Payday Loan Startup That Promised to "Kill" Finance Now Total Disaster
In 2009, Sarah Lacy, then a writer for TechCrunch, set the gold standard for startup hype in a write-up about Wonga, a payday loan company that just might "upend the world's financial institutions." Today, Wonga is about as hated as Wall Street and was just forced to write down £220m of debts for 330,000 customers because the loans were unethical.
The company is based in London, but the list of venture capitalists who invested $145.4 million over the years includes Silicon Valley stalwarts like Accel Partners and Greylock. Wonga's other investors are prominent in Europe. Local reports of its implosion have been relatively mild, but Wonga's misdeeds are pretty spectacular.
In May, Wonga's CEO stepped down after a scant six months on the job. In July, Andy Haste as chairman, hoping his "blue chip financial credentials" might be able to make people forget that the company sent out fake legal letters to scare borrowers who had trouble paying back their loans:
The UK's biggest payday lender has been without a permanent chief executive or chairman since its co-founder Errol Damelin quit as chairman in June last month. Damelin's departure, seven months after he stood down as chief executive, came just before the financial regulator ordered the payday lender to pay £2.6m in compensation for misleading customers by issuing letters to struggling borrowers under the name of fake legal firms.
The Financial Conduct Authority said Wonga had been guilty of "unfair and misleading debt collection practices" after it emerged the lender had made up the companies to threaten legal action against customers.
The Law Society has called for a criminal investigation but Haste said Wonga had not been contacted by police. "As of today we are not under criminal investigation and our whole focus is working with our regulator to pay compensation to customers in a timely manner."
The write-down as well as new "affordability checks" were part of a "voluntary agreement" with the UK's Financial Conduct Authority about Wonga's lending practices, reports the BBC.
The company, which has faced criticism for its high interest rates and debt collection tactics, made the changes after discussions with regulators.
Customers in arrears whose loans would not have been made under the new checks will have their debts written off.
A further 45,000 customers in arrears will not have to pay interest on loans.
The BBC said Wonga lends money to roughly a million customers a year. In July, Haste promised to enforce stricter criteria. The process sounds corrupt from start to fake letter finish. Take this example from a 20-year-old customer named Elliott Gomme who easily gamed the system to get £120 to go on vacation by claiming that he worked full-time:
"My bank couldn't give me an overdraft or anything, and so I went to [Wonga]," he says.
He received his money and went on holiday, but a few weeks later he says the firm started calling him and he says they were "constant".
"They were ringing me every day," he says. "They were telling me how much I owe and that there was added interest."
Elliot says that a few months later he was being told his debt had risen to more then £800 and it began to affect his day-to-day life.

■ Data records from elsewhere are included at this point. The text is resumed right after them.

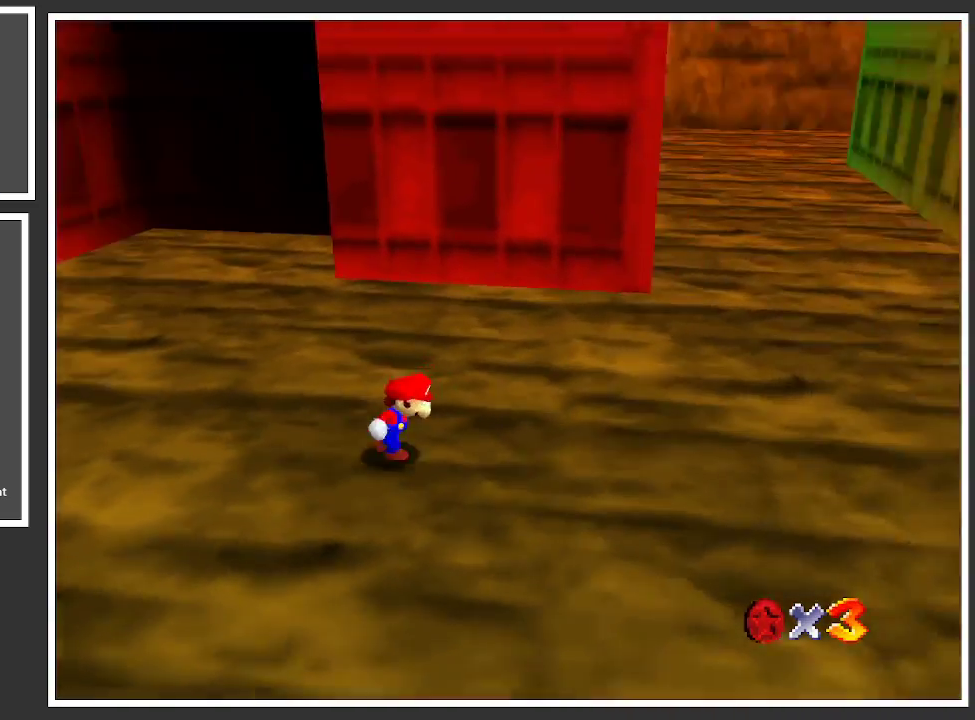
{"buttons": ["B"], "left_stick": "left", "right_stick": "center", "events": [[117, "B", "up"], [150, "left_stick", "down-right"], [333, "left_stick", "down-left"], [400, "B", "down"], [483, "left_stick", "left"]]}
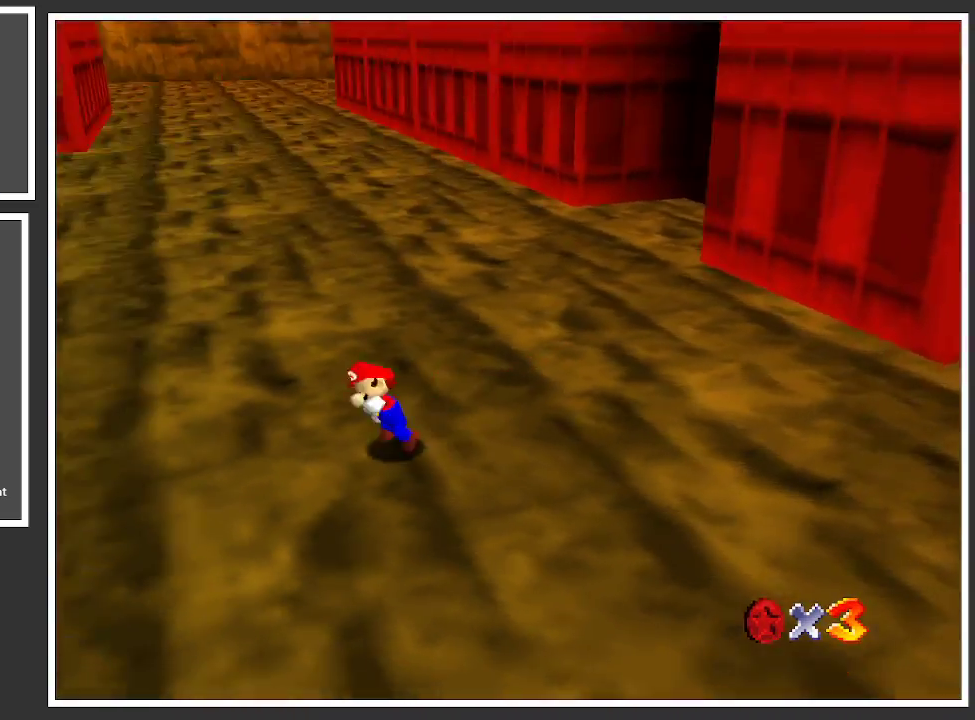
{"buttons": [], "left_stick": "up-left", "right_stick": "center", "events": [[17, "B", "up"], [100, "B", "down"], [100, "left_stick", "up-left"], [200, "B", "up"]]}
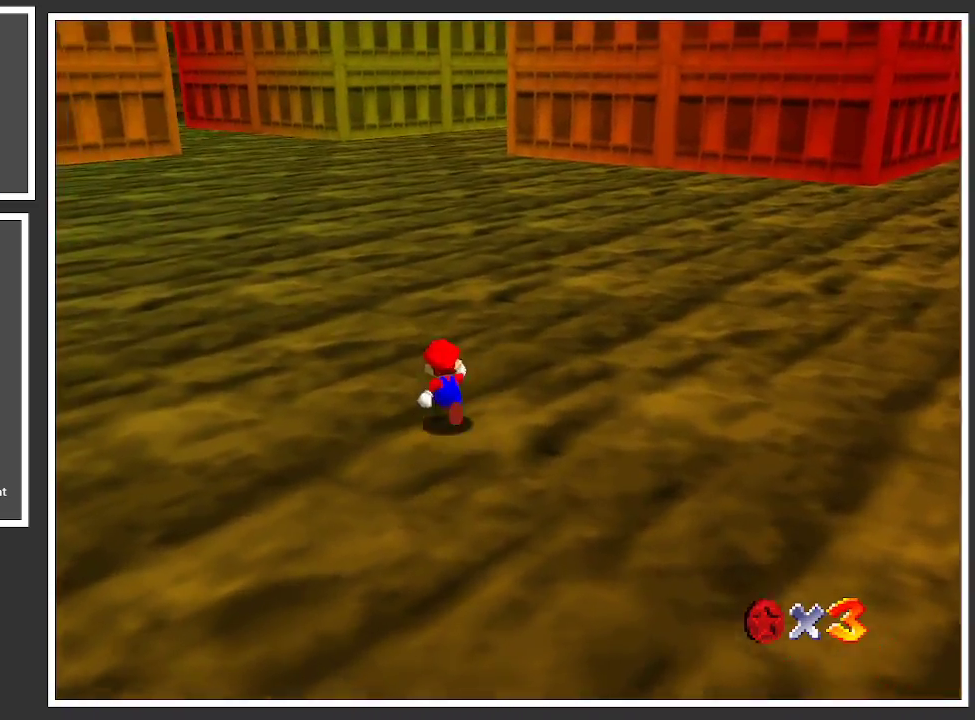
{"buttons": [], "left_stick": "up-right", "right_stick": "center", "events": [[117, "B", "down"], [233, "B", "up"], [267, "left_stick", "up"], [367, "left_stick", "up-right"]]}
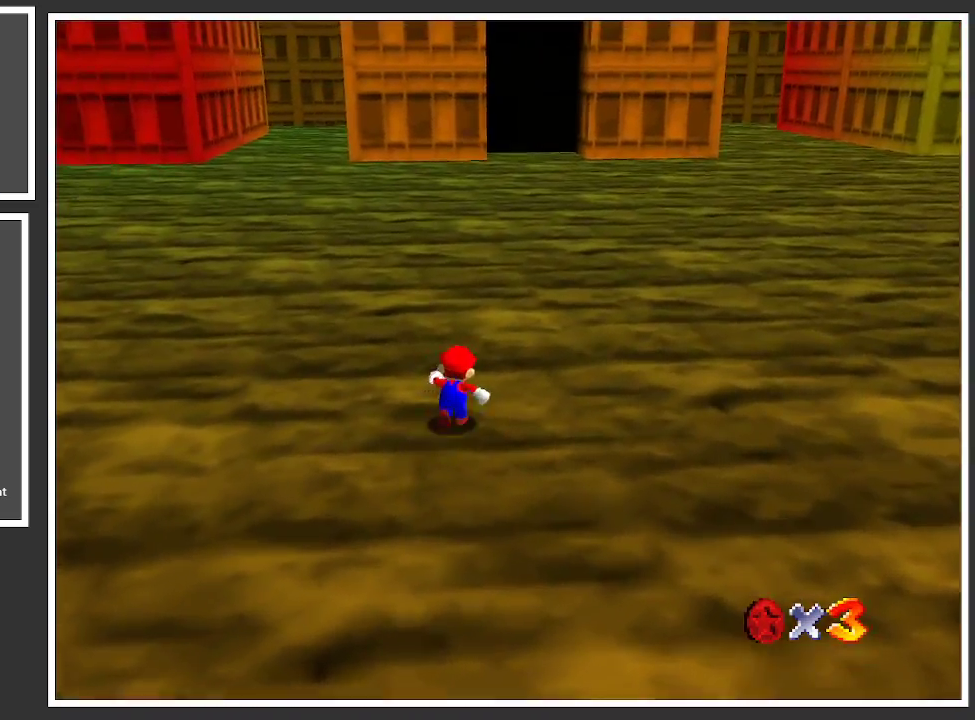
{"buttons": [], "left_stick": "up-right", "right_stick": "center", "events": [[100, "X", "down"], [283, "X", "up"]]}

Reporters are no better than investors at picking which startups will succeed. We've all made wrong calls. But what's so strange about TechCrunch's post from 2009 is that Wonga was already controversial, a fact Lacy noted and dismissed:
Critics have said that Wonga is usurious by charging a 1% interest fee per day. But that's a knee-jerk response. [...]
Sure, you can say Wonga is dangerous because it's giving people an easier way to live outside their means. But that's a bit like arguing giving kids condoms encourages teenage sex. You can't change human behavior, but you can help make people safer.
Now here's the downside on Wonga: It's only available in the UK . . .
Tech bloggers must be humans because you can't change their behavior either.